DIRECTIONS » Work out how many lines in these entries include the string "vertus", and give only that figure.

§

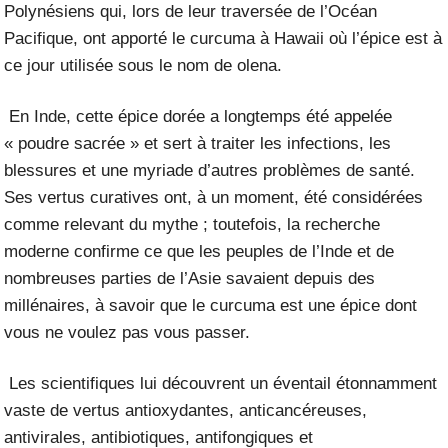
Polynésiens qui, lors de leur traversée de l’Océan
Pacifique, ont apporté le curcuma à Hawaii où l’épice est à
ce jour utilisée sous le nom de olena.
En Inde, cette épice dorée a longtemps été appelée
« poudre sacrée » et sert à traiter les infections, les
blessures et une myriade d’autres problèmes de santé.
Ses vertus curatives ont, à un moment, été considérées
comme relevant du mythe ; toutefois, la recherche
moderne confirme ce que les peuples de l’Inde et de
nombreuses parties de l’Asie savaient depuis des
millénaires, à savoir que le curcuma est une épice dont
vous ne voulez pas vous passer.
Les scientifiques lui découvrent un éventail étonnamment
vaste de vertus antioxydantes, anticancéreuses,
antivirales, antibiotiques, antifongiques et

§

EXPECTED ANSWER » 2